Steve Hallock Authors 'Justice Delayed' Friday, July 24, 2015
A Pittsburgh Post-Gazette article published in 2012 - "Bridgewater councilman arrested in 1979 killing of woman in Monaca" - inspired Steve Hallock, Ph.D., associate professor of journalism and director of the School of Communication's graduate programs, to write Justice Delayed: The Catherine Janet Walsh Story.
"As I read the background of the case, it intrigued me more and more. The story reported that the original responding officer, Andrew Gall (A&S '07), was the lead detective on the case all of those years," explained Hallock. "I thought that a police officer staying with the case all those years in itself was quite the story - but it became more intriguing as I investigated and learned that at the time of the murder, Gall, state police and county detectives had five suspects, each with opportunity and a few with motive."
Using the entire case file, original newspaper clippings, court transcripts, magazine articles and research journals, Hallock drew upon his more than 30 years of newspaper experience - combining interviewing techniques, news judgment, reporting and writing skills - to complete the research and writing of Justice Delayed.

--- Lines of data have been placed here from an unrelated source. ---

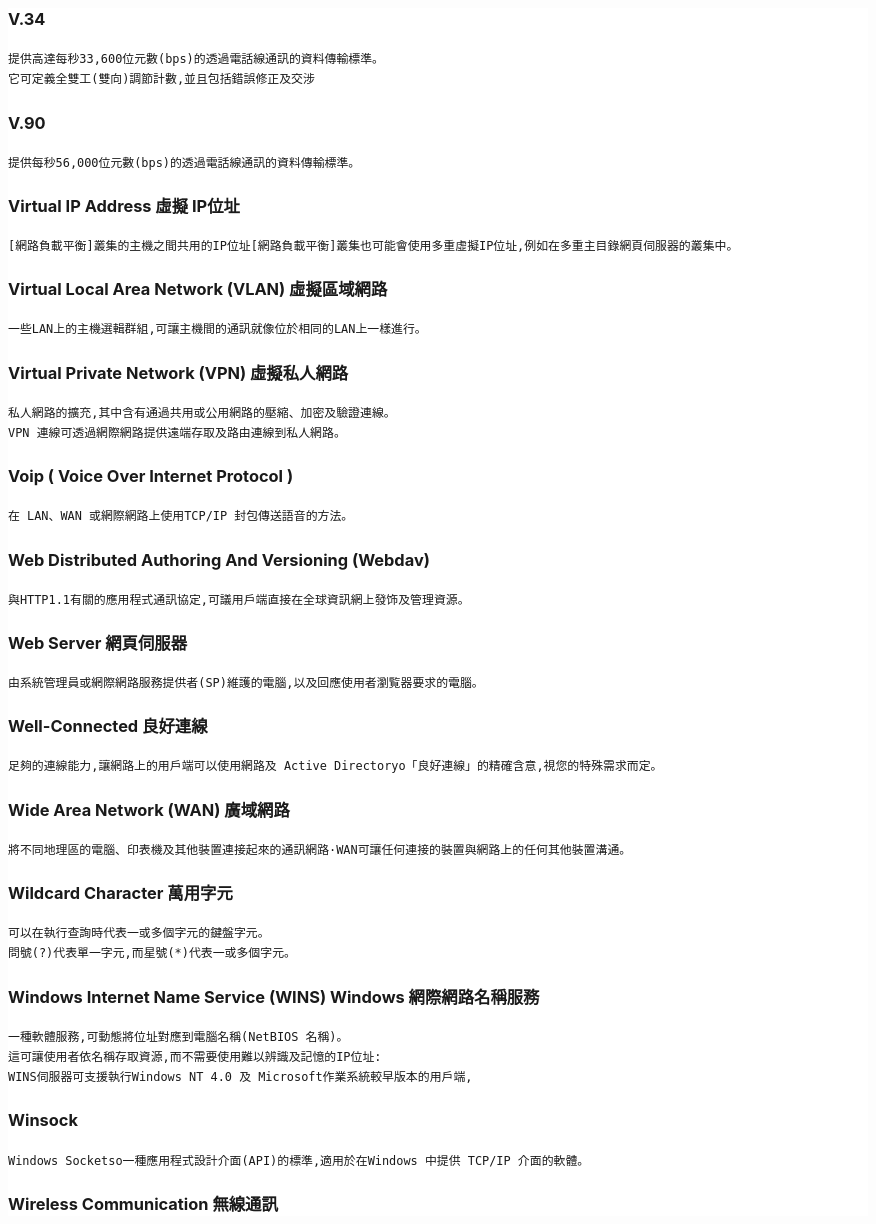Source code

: ### V.34
```
提供高達每秒33,600位元數(bps)的透過電話線通訊的資料傳輸標準。
它可定義全雙工(雙向)調節計數,並且包括錯誤修正及交涉
```
### V.90
```
提供每秒56,000位元數(bps)的透過電話線通訊的資料傳輸標準。
```
### Virtual IP Address 虛擬 IP位址
```
[網路負載平衡]叢集的主機之間共用的IP位址[網路負載平衡]叢集也可能會使用多重虛擬IP位址,例如在多重主目錄網頁伺服器的叢集中。
```
### Virtual Local Area Network (VLAN) 虛擬區域網路
```
一些LAN上的主機選輯群組,可讓主機間的通訊就像位於相同的LAN上一樣進行。
```
### Virtual Private Network (VPN) 虛擬私人網路
```
私人網路的擴充,其中含有通過共用或公用網路的壓縮、加密及驗證連線。
VPN 連線可透過網際網路提供遠端存取及路由連線到私人網路。
```
### Voip ( Voice Over Internet Protocol )
```
在 LAN、WAN 或網際網路上使用TCP/IP 封包傳送語音的方法。
```
### Web Distributed Authoring And Versioning (Webdav)
```
與HTTP1.1有關的應用程式通訊協定,可議用戶端直接在全球資訊網上發饰及管理資源。
```
### Web Server 網頁伺服器
```
由系統管理員或網際網路服務提供者(SP)維護的電腦,以及回應使用者瀏覧器要求的電腦。
```
### Well-Connected 良好連線
```
足夠的連線能力,讓網路上的用戶端可以使用網路及 Active Directoryo「良好連線」的精確含意,視您的特殊需求而定。
```
### Wide Area Network (WAN) 廣域網路
```
將不同地理區的電腦、印表機及其他裝置連接起來的通訊網路·WAN可讓任何連接的裝置與網路上的任何其他裝置溝通。
```
### Wildcard Character 萬用字元
```
可以在執行查詢時代表一或多個字元的鍵盤字元。
問號(?)代表單一字元,而星號(*)代表一或多個字元。
```
### Windows Internet Name Service (WINS) Windows 網際網路名稱服務
```
一種軟體服務,可動態將位址對應到電腦名稱(NetBIOS 名稱)。
這可讓使用者依名稱存取資源,而不需要使用難以辨識及記憶的IP位址:
WINS伺服器可支援執行Windows NT 4.0 及 Microsoft作業系統較早版本的用戶端,
```
### Winsock
```
Windows Socketso一種應用程式設計介面(API)的標準,適用於在Windows 中提供 TCP/IP 介面的軟體。
```
### Wireless Communication 無線通訊
```
```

"This story emerged from cold darkness more than 30 years after the murder, thanks to new light shone on long-stored evidence through the use of DNA forensics. Officer Gall, now a detective with the Beaver County District Attorney's Office, in 2012 arrested one of the original suspects. This story is the true saga of crime, its investigation and trial, and of the effects of that murder on a small, close-knit community of friends, kin, neighbors - and others in Monaca," said Hallock.
In addition to Justice Delayed, Hallock has authored The Press March to War, Reporters Who Made History: Great American Journalists on the Issues and Crises of the Late Twentieth Century and Editorial and Opinion: The Dwindling Marketplace of Ideas in Today's News.